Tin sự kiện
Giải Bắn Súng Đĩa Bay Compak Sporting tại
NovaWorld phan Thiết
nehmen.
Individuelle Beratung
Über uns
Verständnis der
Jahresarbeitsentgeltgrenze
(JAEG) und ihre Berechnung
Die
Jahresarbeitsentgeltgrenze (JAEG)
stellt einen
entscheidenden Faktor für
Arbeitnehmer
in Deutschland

==================================================

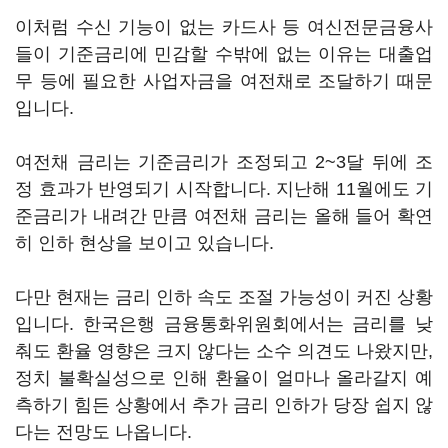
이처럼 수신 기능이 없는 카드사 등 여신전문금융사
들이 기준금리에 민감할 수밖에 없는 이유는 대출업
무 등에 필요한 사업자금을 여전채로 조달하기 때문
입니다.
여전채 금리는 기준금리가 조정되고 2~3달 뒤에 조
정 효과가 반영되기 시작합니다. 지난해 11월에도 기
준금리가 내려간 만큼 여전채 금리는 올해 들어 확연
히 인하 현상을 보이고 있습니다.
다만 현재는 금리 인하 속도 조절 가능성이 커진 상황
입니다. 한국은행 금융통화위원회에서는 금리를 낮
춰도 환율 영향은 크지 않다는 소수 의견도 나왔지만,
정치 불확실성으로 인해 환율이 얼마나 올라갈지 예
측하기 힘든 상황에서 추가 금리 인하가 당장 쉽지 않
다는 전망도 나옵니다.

==================================================

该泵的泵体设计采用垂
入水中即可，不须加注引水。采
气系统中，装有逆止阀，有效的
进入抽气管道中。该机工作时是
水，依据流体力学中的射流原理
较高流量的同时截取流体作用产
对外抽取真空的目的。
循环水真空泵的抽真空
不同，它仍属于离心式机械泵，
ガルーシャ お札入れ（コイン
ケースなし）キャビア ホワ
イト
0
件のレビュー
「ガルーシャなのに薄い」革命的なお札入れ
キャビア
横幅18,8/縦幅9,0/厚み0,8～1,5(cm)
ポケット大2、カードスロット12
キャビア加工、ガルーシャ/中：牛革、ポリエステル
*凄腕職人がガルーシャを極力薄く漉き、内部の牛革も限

==================================================

#### GOAL OF THE EXERCISE
Return each line from the items above that contains the string "JAEG", treating uppercase and lowercase as different.

#### SOLUTION FOR THIS EXERCISE
(JAEG) und ihre Berechnung
Jahresarbeitsentgeltgrenze (JAEG)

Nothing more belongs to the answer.